Careful. The situation is asymmetrical. You're right that we can't know it will be there long after humans disappear. Perhaps humans will disappear because the observable universe is about to collide with another brane and the collision will destroy all matter; perhaps humans will disappear because we're simulated and the computer running us is going to crash in a blue screen of death. It's tough to make predictions, especially about the future.
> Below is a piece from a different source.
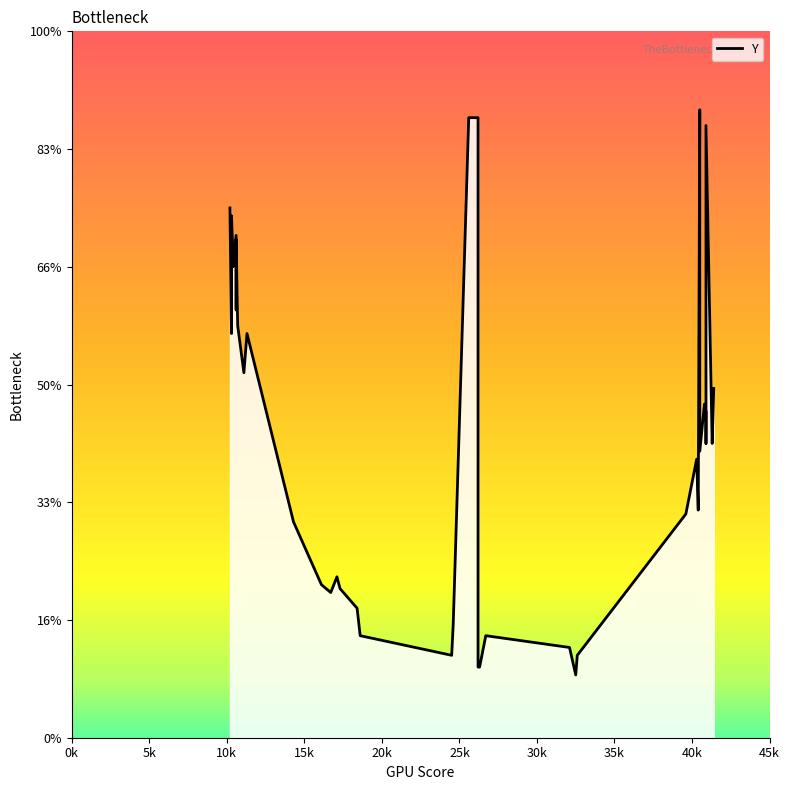

The value at 23 is 26. True or false?

False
But the past is a whole other story. Epistemological concerns about simulated worlds or trees falling in forests are no excuse for magical thinking. Yes, before humans arrived there was somebody to measure it. We know this to be true because without that somebody, there couldn't have been any humans. As Darwin put it in one of his notebooks, "Plato says that our 'necessary ideas' arise from the preexistence of the soul, are not derivable from experience -- read monkeys for preexistence." Even if all humans exist only in a Bostrom-style simulation, what of it? That scenario implies less than you may think. You can't make a simulated human unless (a) you already have a real human to copy it from, or (b) you have a simulated monkey to evolve it from, or (c) you wish your computer program into existence by magic. And the same goes for the simulated monkey -- its very existence implies a real or simulated fish, which implies a real or simulated bacterium, which implies real or simulated physical stuff. And even if it's simulation all the way down to the level of quarks, that doesn't mean quarks don't exist. It means the true nature of a quark is to be a data structure in some computer; but a data structure is a real object too. So what's the difference between a universe where quarks are made of bytes and a universe where quarks are made of enough sub-quark-level particles to fulfill Wiechert's wildest dreams? It doesn't make a difference to the conclusion. The fact that we can't ever know we've reached the bottom level of physical reality, and the fact that at any given point in our research we can do nothing but speculate about anything that's more than one level down from what we've discovered so far, do not change the fact that there had to be stuff before humans existed, in order to account for humans existing.

Epistemological limitations are something to map out carefully, not something to wave a white flag at.